### EXTRACT TO READ

┌──

Experience has proved that those institutions and activities of the state now required to purchase their supplies through the Board of Control do so to the financial advantage of the state. I, therefore, urge the enactment of a law which shall authorize the centralization of all such purchases within the existing Board of Control, already effectively functioning, or in a body to supplant that agency with broadened powers and duties. I believe such a policy will result in a material financial benefit to the state, through the application of the same wisdom in the conduct of state affairs as any private corporation accords to the conduct of its business. Centralization, in this instance, will not embarrass or materially restrict any of the state functions now existing under the law, and will prove logical and desirable in the interests of efficiency and economy.


Realizing that a multitude of funds not only added to the complexity of the state’s finances but permitted available moneys to lie idle, while, for the functioning of some of its activities the state was, in effect, compelled to pay interest on borrowed moneys, the 1915 session of the legislature enacted a law diverting into the general fund all moneys collected for state purposes by state and county officers, with the exception of such moneys as are paid into the state treasury for fiduciary purposes or required by law to be placed to the credit of certain trust funds.

While the operation of this law at various times has relieved the state of paying interest on general fund warrants, further benefit, I am convinced, may accrue to the state by directing that a proportion of the moneys so paid into the state treasury shall become a part of the general fund of the state and available for the payment of the general expenses of the state. IN the administration of the laws imposing licenses or other fees, and in the operation of the activities for whose benefit such moneys may be used, the state is put to a considerable expense for service, for which it receives no remuneration. The cost of this service is absorbed or included in the expenses of those functions and activities of the state which are supported by legislative appropriations from the general fund revenues. It would seem reasonable and logical, therefore, that the state should be reimbursed for additional outlays in connection with the functioning of such of the activities of the state as are maintained from such receipts.

Action of this kind on the part of the legislative body will not embarrass or curtail the activities of any such state functions, but, by the diversion of a small portion of such receipts, will contribute to that necessary financial relief now so important, and will, in a measure, aid in relieving the state of an existing deficit.

A bill was submitted to the people at the general election of November 2, 1926, providing for the payment of a portion of the fees, licenses and taxes collected by the state into the general fund. It failed of approval, I am convinced, from lack of a proper conception of its purposes, and because of the high percentage of receipts required.

Your careful and serious attention is directed to this proposal, to the end that the finances of the state may be improved without embarrassment or hindrance to any of the existing functions of government, or without increasing any fees, licenses and taxes imposed and collected under the existing laws of the state. In this way no duties will be imposed on any department of state without remuneration.

└──

### WORK TASK
In the passage on state finances, which legislative session passed the law moving moneys collected for state purposes into the general fund?

Transcribed page contents

┌──

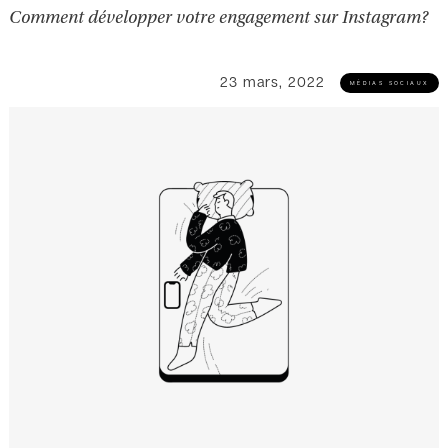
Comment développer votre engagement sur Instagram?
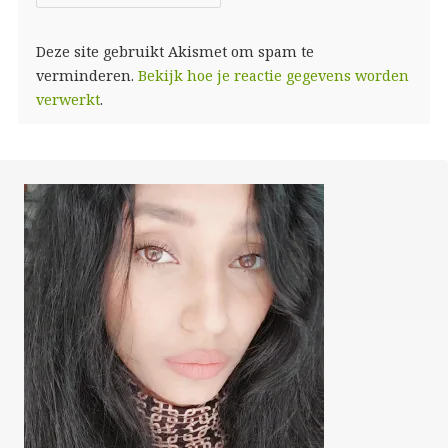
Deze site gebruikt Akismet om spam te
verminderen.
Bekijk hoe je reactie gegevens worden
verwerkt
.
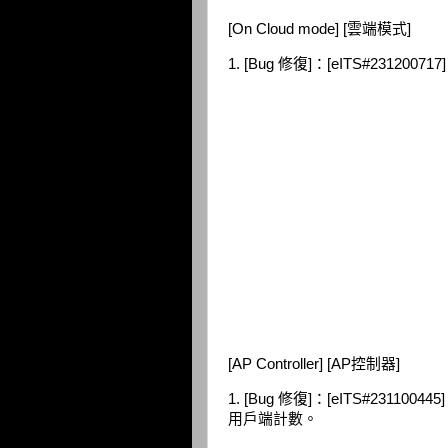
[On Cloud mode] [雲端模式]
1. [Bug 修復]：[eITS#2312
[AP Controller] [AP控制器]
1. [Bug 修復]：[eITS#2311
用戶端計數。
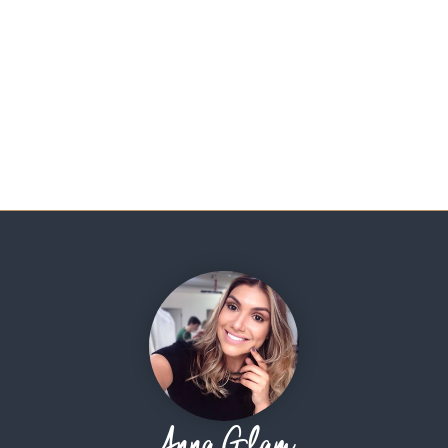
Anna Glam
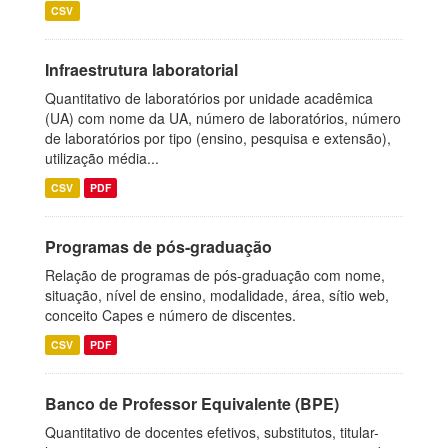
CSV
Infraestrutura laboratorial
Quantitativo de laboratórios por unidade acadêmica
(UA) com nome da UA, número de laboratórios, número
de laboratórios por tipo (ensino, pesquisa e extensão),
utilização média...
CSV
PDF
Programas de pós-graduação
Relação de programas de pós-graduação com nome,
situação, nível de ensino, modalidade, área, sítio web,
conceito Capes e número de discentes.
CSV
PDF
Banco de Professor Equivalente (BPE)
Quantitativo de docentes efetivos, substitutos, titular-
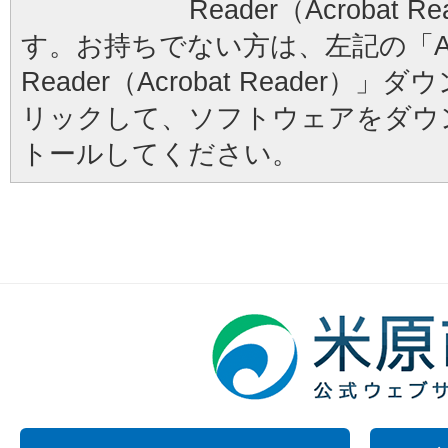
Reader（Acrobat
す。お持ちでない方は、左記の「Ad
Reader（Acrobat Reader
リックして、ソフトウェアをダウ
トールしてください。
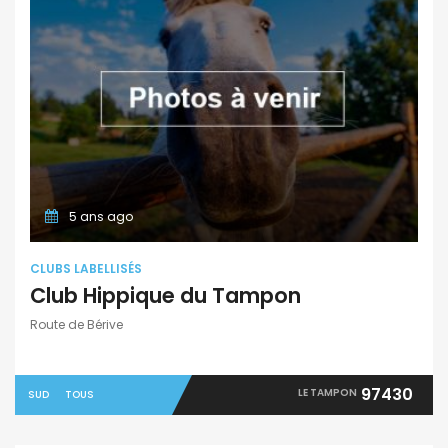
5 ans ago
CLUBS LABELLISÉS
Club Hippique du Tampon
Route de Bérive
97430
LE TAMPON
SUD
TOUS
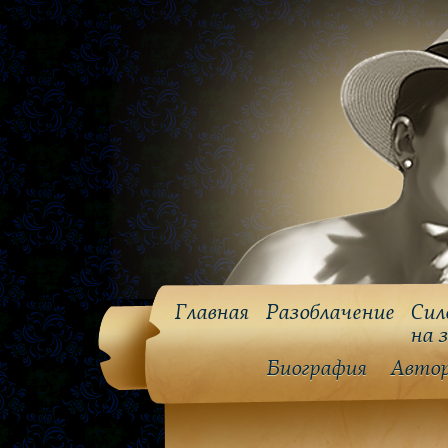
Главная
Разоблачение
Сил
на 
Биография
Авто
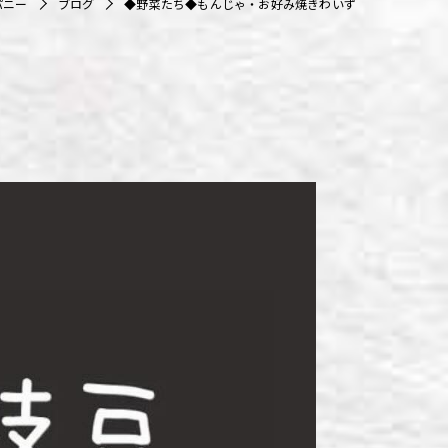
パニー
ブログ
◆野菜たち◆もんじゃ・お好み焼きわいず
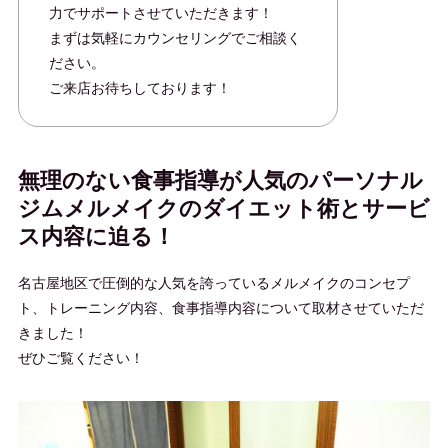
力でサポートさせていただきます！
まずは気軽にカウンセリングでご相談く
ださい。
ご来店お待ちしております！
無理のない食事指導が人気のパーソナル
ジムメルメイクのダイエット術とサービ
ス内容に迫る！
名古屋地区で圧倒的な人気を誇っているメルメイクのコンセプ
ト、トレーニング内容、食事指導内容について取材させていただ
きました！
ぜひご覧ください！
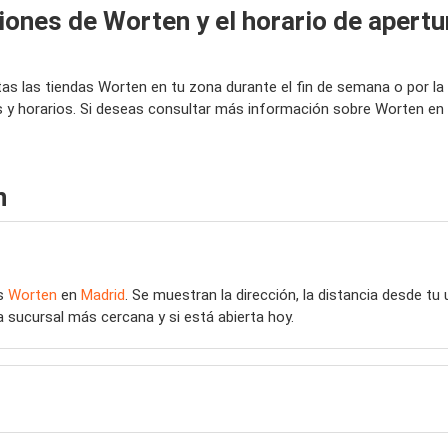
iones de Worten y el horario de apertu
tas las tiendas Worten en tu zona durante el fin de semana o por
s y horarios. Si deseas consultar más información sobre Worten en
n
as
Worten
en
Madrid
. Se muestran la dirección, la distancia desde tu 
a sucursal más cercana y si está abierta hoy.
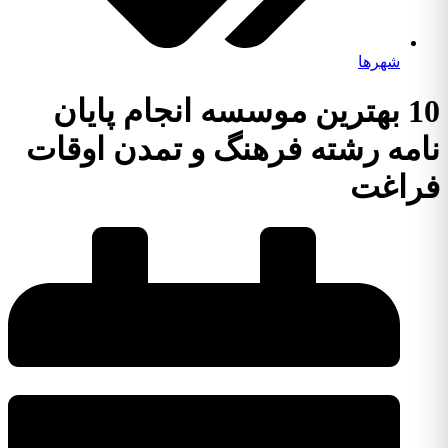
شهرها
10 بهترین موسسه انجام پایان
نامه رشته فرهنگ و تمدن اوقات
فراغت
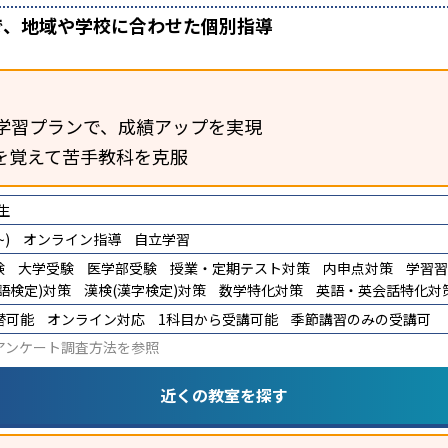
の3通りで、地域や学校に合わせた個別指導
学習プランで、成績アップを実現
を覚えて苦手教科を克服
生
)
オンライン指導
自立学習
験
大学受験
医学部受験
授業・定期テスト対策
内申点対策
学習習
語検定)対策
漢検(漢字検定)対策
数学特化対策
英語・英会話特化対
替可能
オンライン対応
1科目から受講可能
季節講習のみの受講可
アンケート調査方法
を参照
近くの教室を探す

└──
┌──

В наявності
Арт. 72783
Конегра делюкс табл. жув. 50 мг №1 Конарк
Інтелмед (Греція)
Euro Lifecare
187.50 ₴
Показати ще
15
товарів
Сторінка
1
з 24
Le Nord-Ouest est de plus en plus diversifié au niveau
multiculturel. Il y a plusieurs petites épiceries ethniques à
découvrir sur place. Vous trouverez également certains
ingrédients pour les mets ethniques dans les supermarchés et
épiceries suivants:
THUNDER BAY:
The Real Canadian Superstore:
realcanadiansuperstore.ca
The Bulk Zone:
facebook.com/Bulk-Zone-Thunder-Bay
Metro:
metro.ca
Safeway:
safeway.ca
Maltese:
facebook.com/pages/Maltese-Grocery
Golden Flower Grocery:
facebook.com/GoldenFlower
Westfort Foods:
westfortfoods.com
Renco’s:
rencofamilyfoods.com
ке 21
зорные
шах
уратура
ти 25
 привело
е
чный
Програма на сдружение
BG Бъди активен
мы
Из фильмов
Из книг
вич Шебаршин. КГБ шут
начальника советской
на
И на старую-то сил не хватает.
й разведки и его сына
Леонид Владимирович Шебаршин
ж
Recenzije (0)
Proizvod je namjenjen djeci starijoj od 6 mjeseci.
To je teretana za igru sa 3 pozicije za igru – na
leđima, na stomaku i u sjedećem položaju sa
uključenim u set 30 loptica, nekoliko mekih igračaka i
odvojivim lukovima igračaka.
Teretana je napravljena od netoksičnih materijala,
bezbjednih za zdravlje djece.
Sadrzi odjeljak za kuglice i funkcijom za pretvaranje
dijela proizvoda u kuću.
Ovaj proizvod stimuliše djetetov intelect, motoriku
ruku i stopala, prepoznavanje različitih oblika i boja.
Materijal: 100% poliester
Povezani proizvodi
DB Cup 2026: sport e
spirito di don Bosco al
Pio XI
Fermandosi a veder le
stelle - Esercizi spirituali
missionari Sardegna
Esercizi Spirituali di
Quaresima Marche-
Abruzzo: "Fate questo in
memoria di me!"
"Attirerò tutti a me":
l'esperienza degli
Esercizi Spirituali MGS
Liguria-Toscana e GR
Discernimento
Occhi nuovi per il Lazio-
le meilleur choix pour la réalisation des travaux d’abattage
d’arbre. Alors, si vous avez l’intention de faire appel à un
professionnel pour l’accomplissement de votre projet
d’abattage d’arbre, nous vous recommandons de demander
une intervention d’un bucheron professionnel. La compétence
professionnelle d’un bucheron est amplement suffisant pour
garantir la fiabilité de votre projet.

└──

### SOLUTION FOR THIS PROBLEM
The 1915 session of the legislature.